**What you will do**
A - In the cigar-pairing thread, which two styles of sherry does mosesbotbol recommend with cigars?
B - Please write the next part of the cigar-pairing thread, picking up after its final post.

**Passage shown**

§

Another thing to think about, is that there are some beers that work very well with a cigar; go with a highly hopped IPA like Dogfishhead 120, 90, 60 minute in a flute and you will find an interesting flavor compliment (my money going with the sweeter 120 minute) for your Spicy Nic blends, or fill that snifter with a hearty barlywine, such as Old Guardian by Stone to counterbalance. I personally like a good Maduro with a Chocolate Stout like, Young's Double Chocolate Stout_. _*Just food for thought!*

Beer doesn't have to be low rent, it can be as complex as any wine pairing.


----------



## llatsni (Jan 3, 2009)

Ego Archive said:


> Beer doesn't have to be low rent, it can be as complex as any wine pairing.


Wholeheartedly agree!
Some wonderful beers widely available now.
I'm in love with Chimay Blue at the moment


----------



## tx_tuff (Jun 16, 2007)

Schecter30 said:


> I tend to enjoy bourbon on the rocks more than scotch/brandy/cognac. Grab around a 30 dollar bottle from the top shelf in the liquor store and it should be good.....
> Woodford Reserve
> Makers Mark
> Knob Creek
> ...


I agree I love Bourbon on the rocks with a cigar, or without a cigar LOL. All the ones metioned are great. Woodford Reserve used to be my fav of those 3 untill I bought a bottle of Eagle Rare 10 year single barrle. It only goes for about $30 a bottle and it is some great stuff!


----------



## Patron (Dec 4, 2008)

Why does everyone overlook TEQUILA 

A good anejo tequila is a very good sipping drink with a nice cigar:chk:ss


----------



## mosesbotbol (Sep 21, 2005)

If you are open to something new and want to enjoy cigars with it; I recommend getting in sherry. Sherry is a great pairing with cigars; especially amontillado or oloroso and it's epecially underpriced/valued right now. You'd spend at least double for the same quality in any other wine and the acid is a perfect match for cigar. Stay away from fino or P/X. P/X is a dessert wine, and not so great with cigars as just a little P/X is enough. Fino is quite refined and more of an apertif.

§

**Source material**
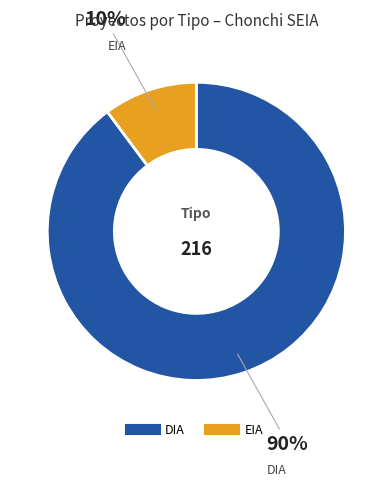

Between DIA and EIA, which is larger?

DIA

§

**Responses for each task**
A - Amontillado and oloroso.

B -
Which ever direction you decide to go, make sure to buy the proper glassware before you buy the bottles. Much enjoyment is gained from the proper glass.

Something worth trying for distilled spirits is Kirsch. It's a brandy made from cherries is pleasent to drink with cigars. Plenty of people here are experts on Scoth and Bourbon...


----------



## Schecter30 (Dec 12, 2006)

tx_tuff said:


> I agree I love Bourbon on the rocks with a cigar, or without a cigar LOL. All the ones metioned are great. Woodford Reserve used to be my fav of those 3 untill I bought a bottle of Eagle Rare 10 year single barrle. It only goes for about $30 a bottle and it is some great stuff!


I've been meaning to pick that up, def want to try it.


----------



## Schecter30 (Dec 12, 2006)

Patron said:


> Why does everyone overlook TEQUILA
> 
> A good anejo tequila is a very good sipping drink with a nice cigar:chk:ss


I can pour some 108 proof whiskey down with no problem but tequila makes me feel like u
maybe I'll try it again some time.


----------



## Mark C (Sep 19, 2007)

Schecter30 said:


> I can pour some 108 proof whiskey down with no problem but tequila makes me feel like u
> maybe I'll try it again some time.


:tpd: Me and tequila don't get along very well.


----------



## Beachjeep90 (Jan 30, 2008)

There is no such thing as upgrading from beer!!! But i will enjoy some wine from time to time and some crown and cranberry or 7 & 7.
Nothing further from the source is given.